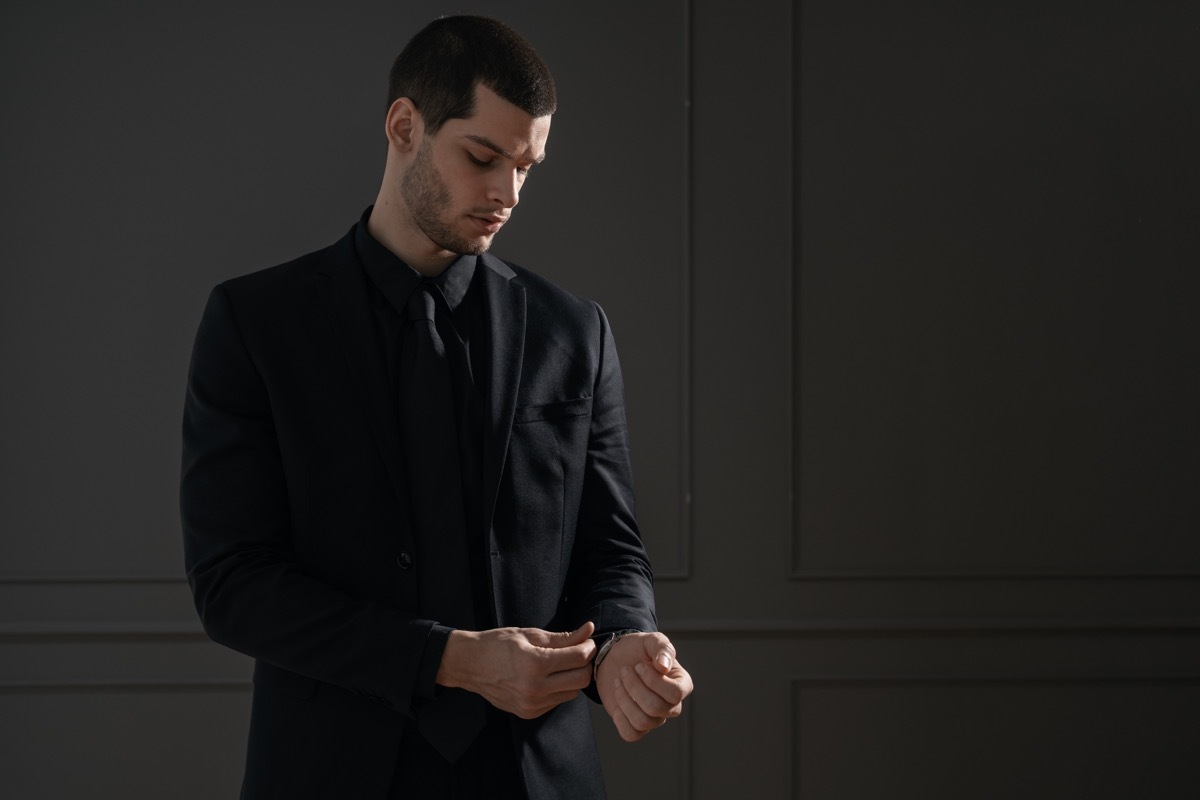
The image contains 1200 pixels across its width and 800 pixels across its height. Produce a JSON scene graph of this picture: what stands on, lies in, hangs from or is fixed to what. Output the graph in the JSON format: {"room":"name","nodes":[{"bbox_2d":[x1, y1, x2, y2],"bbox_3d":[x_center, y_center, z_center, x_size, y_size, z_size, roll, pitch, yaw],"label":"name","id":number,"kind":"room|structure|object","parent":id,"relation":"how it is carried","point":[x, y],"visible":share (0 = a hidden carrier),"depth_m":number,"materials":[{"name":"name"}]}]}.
{"room":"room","nodes":[
{"label":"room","id":0,"kind":"room"},
{"bbox_2d":[1,1,1198,797],"bbox_3d":[0.001,-0.161,5.333,6.273,3.022,0.184,0,-1,0],"label":"wall","id":1,"kind":"structure","parent":0,"point":[217,698],"depth_m":5.27,"materials":[{"name":"grey paint"}]},
{"bbox_2d":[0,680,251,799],"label":"wall panel","id":2,"kind":"object","parent":1,"relation":"attached to","point":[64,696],"visible":0.64,"depth_m":5.47,"materials":[{"name":"paint"}]},
{"bbox_2d":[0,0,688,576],"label":"wall panel","id":3,"kind":"object","parent":1,"relation":"attached to","point":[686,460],"visible":0.6,"depth_m":5.67,"materials":[{"name":"grey paint"}]},
{"bbox_2d":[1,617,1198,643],"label":"wall trim","id":4,"kind":"structure","parent":1,"relation":"attached to","point":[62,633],"depth_m":5.18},
{"bbox_2d":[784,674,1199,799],"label":"wall panel molding","id":5,"kind":"structure","parent":1,"relation":"attached to","point":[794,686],"depth_m":5.20,"materials":[{"name":"paint"}]},
{"bbox_2d":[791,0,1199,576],"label":"wall panel molding","id":6,"kind":"object","parent":1,"relation":"attached to","point":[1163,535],"visible":0.93,"depth_m":5.62,"materials":[{"name":"paint"}]},
{"label":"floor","id":7,"kind":"structure","parent":0,"visible":0},
{"bbox_2d":[176,12,695,799],"bbox_3d":[-0.221,0.344,3.782,0.660,1.689,0.615,0,-1,0],"label":"man","id":8,"kind":"object","parent":7,"relation":"on","point":[489,78],"visible":0.97,"depth_m":3.67}
]}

● ● ●

* Exercise description: Leave the images behind and write out every entry exactly.

* Exercise solution:
The image contains 1200 pixels across its width and 800 pixels across its height. Produce a JSON scene graph of this picture: what stands on, lies in, hangs from or is fixed to what. Output the graph in the JSON format: {"room":"name","nodes":[{"bbox_2d":[x1, y1, x2, y2],"bbox_3d":[x_center, y_center, z_center, x_size, y_size, z_size, roll, pitch, yaw],"label":"name","id":number,"kind":"room|structure|object","parent":id,"relation":"how it is carried","point":[x, y],"visible":share (0 = a hidden carrier),"depth_m":number,"materials":[{"name":"name"}]}]}.
{"room":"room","nodes":[
{"label":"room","id":0,"kind":"room"},
{"bbox_2d":[1,1,1198,797],"bbox_3d":[0.001,-0.161,5.333,6.273,3.022,0.184,0,-1,0],"label":"wall","id":1,"kind":"structure","parent":0,"point":[217,698],"depth_m":5.27,"materials":[{"name":"grey paint"}]},
{"bbox_2d":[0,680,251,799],"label":"wall panel","id":2,"kind":"object","parent":1,"relation":"attached to","point":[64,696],"visible":0.64,"depth_m":5.47,"materials":[{"name":"paint"}]},
{"bbox_2d":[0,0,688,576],"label":"wall panel","id":3,"kind":"object","parent":1,"relation":"attached to","point":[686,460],"visible":0.6,"depth_m":5.67,"materials":[{"name":"grey paint"}]},
{"bbox_2d":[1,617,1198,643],"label":"wall trim","id":4,"kind":"structure","parent":1,"relation":"attached to","point":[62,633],"depth_m":5.18},
{"bbox_2d":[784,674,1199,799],"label":"wall panel molding","id":5,"kind":"structure","parent":1,"relation":"attached to","point":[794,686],"depth_m":5.20,"materials":[{"name":"paint"}]},
{"bbox_2d":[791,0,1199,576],"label":"wall panel molding","id":6,"kind":"object","parent":1,"relation":"attached to","point":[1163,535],"visible":0.93,"depth_m":5.62,"materials":[{"name":"paint"}]},
{"label":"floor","id":7,"kind":"structure","parent":0,"visible":0},
{"bbox_2d":[176,12,695,799],"bbox_3d":[-0.221,0.344,3.782,0.660,1.689,0.615,0,-1,0],"label":"man","id":8,"kind":"object","parent":7,"relation":"on","point":[489,78],"visible":0.97,"depth_m":3.67}
]}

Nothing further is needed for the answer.